Diverse selection from a molecule table¶
Most of MolScope works on a single 3D structure. The molscope select command
and the molscope.library module are the exception: they work on a table of
molecules, a CSV or XLSX with one row per compound and columns such as an id, a
SMILES string, and numeric properties.
The task they solve is library prep: given many candidates, pick n that are
spread out in descriptor space rather than clustered together.
Quick start¶
Select on numeric columns that are already in the table (CSV needs no optional dependency):
molscope select molecules.csv --descriptor-cols MW ALogP -n 100 --out picked.csv
Or compute descriptors from a SMILES column with RDKit, then select on those:
molscope select molecules.xlsx --smiles-col SMILES --compute-descriptors -n 100 --out picked.csv
The selected rows are written to --out (.csv or .xlsx); without --out the
command prints a one-line summary. When descriptors are computed, the new
descriptor columns are carried into the output table.
How selection works¶
Selection is a MaxMin (farthest-first) traversal over the chosen descriptors:
- Descriptors are z-scored by default so no single column dominates the distance
purely because of its scale (pass
--no-standardizeto select on raw values). - The most extreme molecule (farthest from the centroid) is chosen first.

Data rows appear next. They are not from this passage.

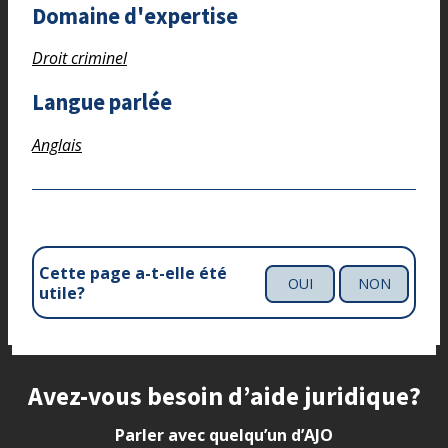
Domaine d'expertise
Droit criminel
Langue parlée
Anglais
Cette page a-t-elle été
OUI
NON
utile?
Site footer
Avez-vous besoin d’aide juridique?
Parler avec quelqu’un d’AJO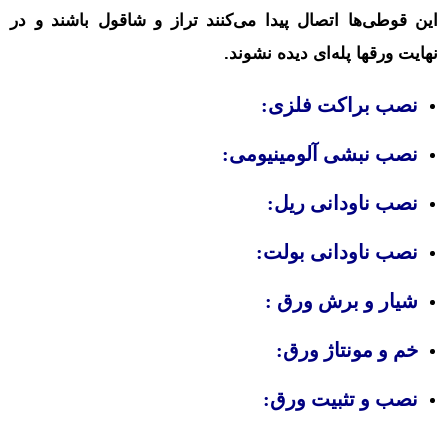
این قوطی‌ها اتصال پیدا می‌کنند تراز و شاقول باشند و در
نهایت ورقها پله‌ای دیده نشوند.
نصب براکت فلزی
:
نصب نبشی آلومینیومی
:
نصب ناودانی ریل
:
نصب ناودانی بولت
:
شیار و برش ورق
:
خم و مونتاژ ورق
:
نصب و تثبیت ورق
: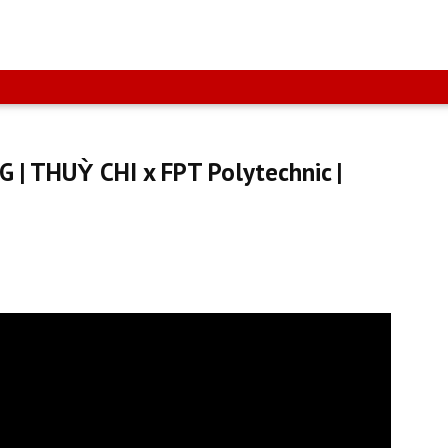
 THUỲ CHI x FPT Polytechnic |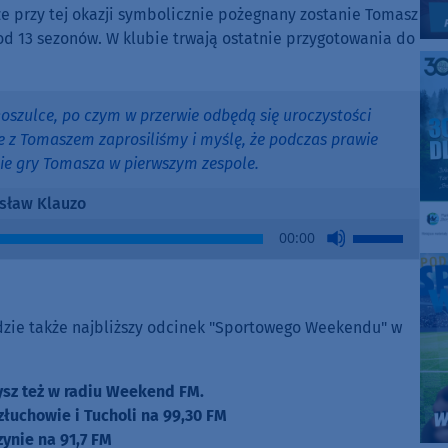
że przy tej okazji symbolicznie pożegnany zostanie Tomasz
od 13 sezonów. W klubie trwają ostatnie przygotowania do
koszulce, po czym w przerwie odbędą się uroczystości
e z Tomaszem zaprosiliśmy i myślę, że podczas prawie
ie gry Tomasza w pierwszym zespole.
osław Klauzo
Use
00:00
Up/Down
Arrow
keys
to
zie także najbliższy odcinek "Sportowego Weekendu" w
increase
or
zysz też w radiu Weekend FM.
decrease
złuchowie i Tucholi na 99,30 FM
volume.
zynie na 91,7 FM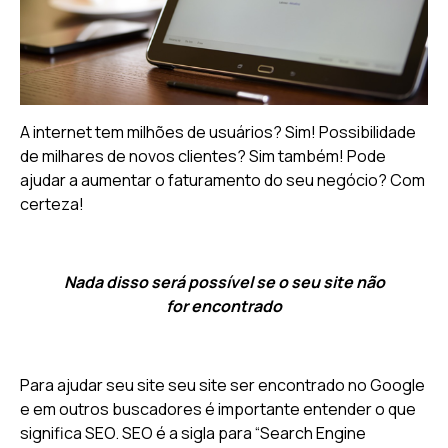
A internet tem milhões de usuários? Sim! Possibilidade
de milhares de novos clientes? Sim também! Pode
ajudar a aumentar o faturamento do seu negócio? Com
certeza!
Nada disso será possível se o seu site não
for encontrado
Para ajudar seu site seu site ser encontrado no Google
e em outros buscadores é importante entender o que
significa SEO. SEO é a sigla para “Search Engine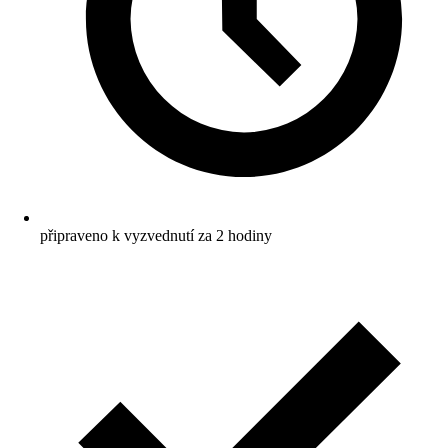
připraveno k vyzvednutí za 2 hodiny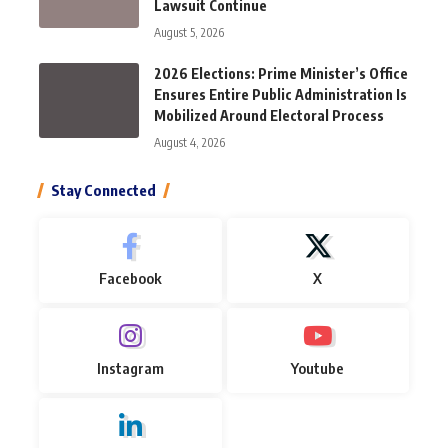
Lawsuit Continue
August 5, 2026
2026 Elections: Prime Minister’s Office
Ensures Entire Public Administration Is
Mobilized Around Electoral Process
August 4, 2026
Stay Connected
Facebook
X
Instagram
Youtube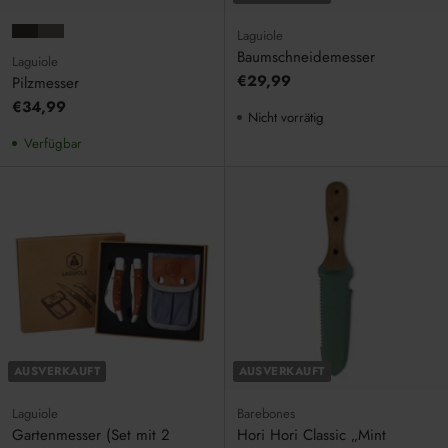
Laguiole
Baumschneidemesser
Laguiole
€29,99
Pilzmesser
€34,99
Nicht vorrätig
Verfügbar
AUSVERKAUFT
AUSVERKAUFT
Laguiole
Barebones
Gartenmesser (Set mit 2
Hori Hori Classic „Mint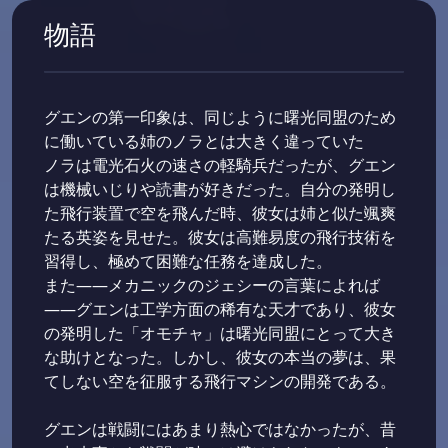
物語
グエンの第一印象は、同じように曙光同盟のため
に働いている姉のノラとは大きく違っていた
ノラは電光石火の速さの軽騎兵だったが、グエン
は機械いじりや読書が好きだった。自分の発明し
た飛行装置で空を飛んだ時、彼女は姉と似た颯爽
たる英姿を見せた。彼女は高難易度の飛行技術を
習得し、極めて困難な任務を達成した。
また――メカニックのジェシーの言葉によれば
――グエンは工学方面の稀有な天才であり、彼女
の発明した「オモチャ」は曙光同盟にとって大き
な助けとなった。しかし、彼女の本当の夢は、果
てしない空を征服する飛行マシンの開発である。
グエンは戦闘にはあまり熱心ではなかったが、昔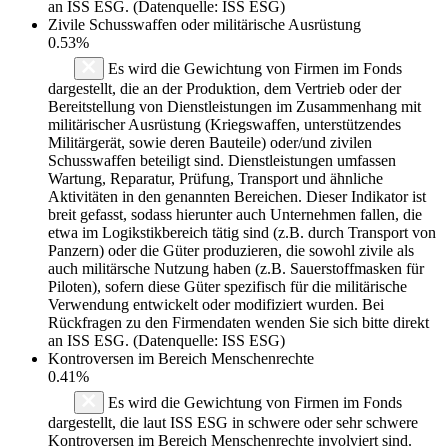
an ISS ESG. (Datenquelle: ISS ESG)
Zivile Schusswaffen oder militärische Ausrüstung
0.53%
Es wird die Gewichtung von Firmen im Fonds
dargestellt, die an der Produktion, dem Vertrieb oder der
Bereitstellung von Dienstleistungen im Zusammenhang mit
militärischer Ausrüstung (Kriegswaffen, unterstützendes
Militärgerät, sowie deren Bauteile) oder/und zivilen
Schusswaffen beteiligt sind. Dienstleistungen umfassen
Wartung, Reparatur, Prüfung, Transport und ähnliche
Aktivitäten in den genannten Bereichen. Dieser Indikator ist
breit gefasst, sodass hierunter auch Unternehmen fallen, die
etwa im Logikstikbereich tätig sind (z.B. durch Transport von
Panzern) oder die Güter produzieren, die sowohl zivile als
auch militärsche Nutzung haben (z.B. Sauerstoffmasken für
Piloten), sofern diese Güter spezifisch für die militärische
Verwendung entwickelt oder modifiziert wurden. Bei
Rückfragen zu den Firmendaten wenden Sie sich bitte direkt
an ISS ESG. (Datenquelle: ISS ESG)
Kontroversen im Bereich Menschenrechte
0.41%
Es wird die Gewichtung von Firmen im Fonds
dargestellt, die laut ISS ESG in schwere oder sehr schwere
Kontroversen im Bereich Menschenrechte involviert sind.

- Each subsequent pick is the molecule that maximises the minimum distance to everything already chosen.
Selection is deterministic: the same table and -n always give the same subset.
Rows with any missing or non-numeric descriptor are excluded from the candidate
pool, and if fewer complete rows than -n exist, all of them are returned (with
a note on stderr).
Descriptors from SMILES¶
With --compute-descriptors --smiles-col COL, MolScope computes a default set of
RDKit descriptors: MolWt, MolLogP, TPSA, NumHDonors, NumHAcceptors, and
NumRotatableBonds. MolLogP is RDKit's Crippen logP, the standard stand-in for
ALogP. Choose a different set with --rdkit-descriptors NAME [NAME ...] using any
RDKit descriptor name.
Unparseable SMILES become rows with missing descriptors and are skipped.
Python API¶
The same building blocks are available in molscope.library:
from molscope.library import read_table, smiles_descriptors, select_diverse
table = read_table("molecules.csv")
matrix, names = smiles_descriptors(table.column("SMILES"))
table = table.with_columns(names, matrix)
picked = table.select_rows(select_diverse(matrix, 100))
picked.write("picked.csv")
Installation¶
| Input / feature | Extra |
|---|---|
| CSV/TSV input and output, MaxMin selection | none (core) |
.xlsx read/write |
pip install "molscope[xlsx]" |
--compute-descriptors from SMILES |
pip install "molscope[chem]" |
Scope¶
This is a lightweight, descriptor-space diversity pick for triage and prototyping.
It is not a replacement for dedicated chemical-diversity tooling: it does not do
fingerprint/Tanimoto MaxMin, clustering (Butina, sphere exclusion), or
property-weighted designs. For those, reach for RDKit's SimDivFilters or a
cheminformatics platform.